Podczas wiosennej akcji poszukiwań na terenach pól bitewnych z I wojny światowej członkowie Stowarzyszenia Eksploracyjno-Historycznego „Galicja” odkryli sporo historycznych militariów. Szczególną uwagę zwróciło jedno znalezisko. Nie tylko nie było ono związane z wojną, ale i terenem, na którym go odkryto…
O jaki artefakt chodzi? O metalową pieczęć, którą odkryto na terenie leśnictwa Rabe.
– Początkowo podejrzewano, że znalezisko to może być związane z wojskiem, biorąc pod uwagę, że miejsce tego odkrycia było terenem ciężkich walk zimą 1915 roku – tłumaczy Edward Marszałek, rzecznik prasowy RDLP w Krośnie.
– Po wstępnym oczyszczeniu okazało się, że tekst umieszczony na pieczęci jest w języku polskim. Zrobiło się bardziej zagadkowo, pojawiło się pytanie, jak ona trafiła do bieszczadzkiej ziemi? – opowiada Artur Hejnar, zastępca prezesa Zarządu Stowarzyszenia.
Kolektant sprzedawał losy
Na pieczęci widnieje imię i nazwisko, jak również miejscowość i funkcja właściciela: „ILKO PRYSLAK – KOLEKTANT – W NIENOWICACH”. Historia i losy człowieka związanego z tym artefaktem pozostają nieznane.

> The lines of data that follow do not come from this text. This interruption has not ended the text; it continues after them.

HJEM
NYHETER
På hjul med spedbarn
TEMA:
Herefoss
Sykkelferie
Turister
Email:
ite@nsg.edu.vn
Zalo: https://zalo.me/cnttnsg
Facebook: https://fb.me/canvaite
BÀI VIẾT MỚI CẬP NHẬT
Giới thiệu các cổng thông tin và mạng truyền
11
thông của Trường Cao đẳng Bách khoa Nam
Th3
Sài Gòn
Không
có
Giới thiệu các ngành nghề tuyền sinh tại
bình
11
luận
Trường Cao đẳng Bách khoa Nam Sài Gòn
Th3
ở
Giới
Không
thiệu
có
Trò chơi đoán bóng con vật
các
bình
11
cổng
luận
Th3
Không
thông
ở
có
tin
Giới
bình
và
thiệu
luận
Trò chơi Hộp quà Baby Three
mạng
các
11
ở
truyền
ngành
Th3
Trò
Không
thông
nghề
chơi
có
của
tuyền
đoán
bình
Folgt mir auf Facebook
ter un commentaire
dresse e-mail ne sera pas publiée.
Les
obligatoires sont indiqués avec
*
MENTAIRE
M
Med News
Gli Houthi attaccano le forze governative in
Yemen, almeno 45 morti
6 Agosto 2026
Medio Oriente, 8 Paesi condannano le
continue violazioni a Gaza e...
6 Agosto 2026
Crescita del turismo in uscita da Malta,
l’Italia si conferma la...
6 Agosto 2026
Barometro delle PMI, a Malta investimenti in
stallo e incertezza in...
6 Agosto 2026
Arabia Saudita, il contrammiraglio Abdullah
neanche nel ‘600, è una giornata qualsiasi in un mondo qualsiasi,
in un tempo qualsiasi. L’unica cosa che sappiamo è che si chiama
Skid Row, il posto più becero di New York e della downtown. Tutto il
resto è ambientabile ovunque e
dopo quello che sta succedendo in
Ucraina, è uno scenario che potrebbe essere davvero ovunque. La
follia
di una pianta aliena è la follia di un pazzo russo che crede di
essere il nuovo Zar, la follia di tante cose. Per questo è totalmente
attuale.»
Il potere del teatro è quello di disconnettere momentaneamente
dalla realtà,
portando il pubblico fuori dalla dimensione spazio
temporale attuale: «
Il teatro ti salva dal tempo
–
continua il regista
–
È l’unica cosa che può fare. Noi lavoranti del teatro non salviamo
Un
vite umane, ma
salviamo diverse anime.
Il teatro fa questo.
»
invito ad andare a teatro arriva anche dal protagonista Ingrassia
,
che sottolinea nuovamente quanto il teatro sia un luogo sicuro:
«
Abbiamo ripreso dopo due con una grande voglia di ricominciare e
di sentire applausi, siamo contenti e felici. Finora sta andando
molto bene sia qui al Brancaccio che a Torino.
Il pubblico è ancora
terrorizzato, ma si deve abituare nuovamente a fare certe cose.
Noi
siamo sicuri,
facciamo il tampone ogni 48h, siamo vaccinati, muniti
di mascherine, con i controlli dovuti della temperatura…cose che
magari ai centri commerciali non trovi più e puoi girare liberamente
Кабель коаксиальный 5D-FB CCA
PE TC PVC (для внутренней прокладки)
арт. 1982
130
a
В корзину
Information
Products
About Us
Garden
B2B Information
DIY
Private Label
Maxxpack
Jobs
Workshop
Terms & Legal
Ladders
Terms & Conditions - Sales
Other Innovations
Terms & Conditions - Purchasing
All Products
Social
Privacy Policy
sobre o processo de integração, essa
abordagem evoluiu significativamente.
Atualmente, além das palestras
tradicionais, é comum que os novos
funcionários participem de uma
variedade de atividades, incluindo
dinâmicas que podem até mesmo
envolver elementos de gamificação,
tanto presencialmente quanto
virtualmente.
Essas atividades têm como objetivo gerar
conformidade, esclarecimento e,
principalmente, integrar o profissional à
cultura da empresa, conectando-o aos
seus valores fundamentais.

A co oznacza samo słowo „kolektant”? Według opracowania „Leksyka pierwszych urzędowych pism Galicji” Joanny Suchożebrskiej: „kolektant – to sprzedający losy na loterii (L.n.n.; jest kolekta − składanie jałmużny na ubogich)”.
Nienowice to natomiast wieś w powiecie jarosławskim, w gminie Radymno, czyli… ok. 100 km od miejsca, w którym znaleziono pieczęć.
– Po konsultacji z archeologiem, panią Anną Okoniewską z WUOZ Delegatura w Krośnie, pieczęć została przekazana do urzędu konserwatorskiego, gdzie zostanie poddana szczegółowym badaniom – powiedział Artur Hejnar.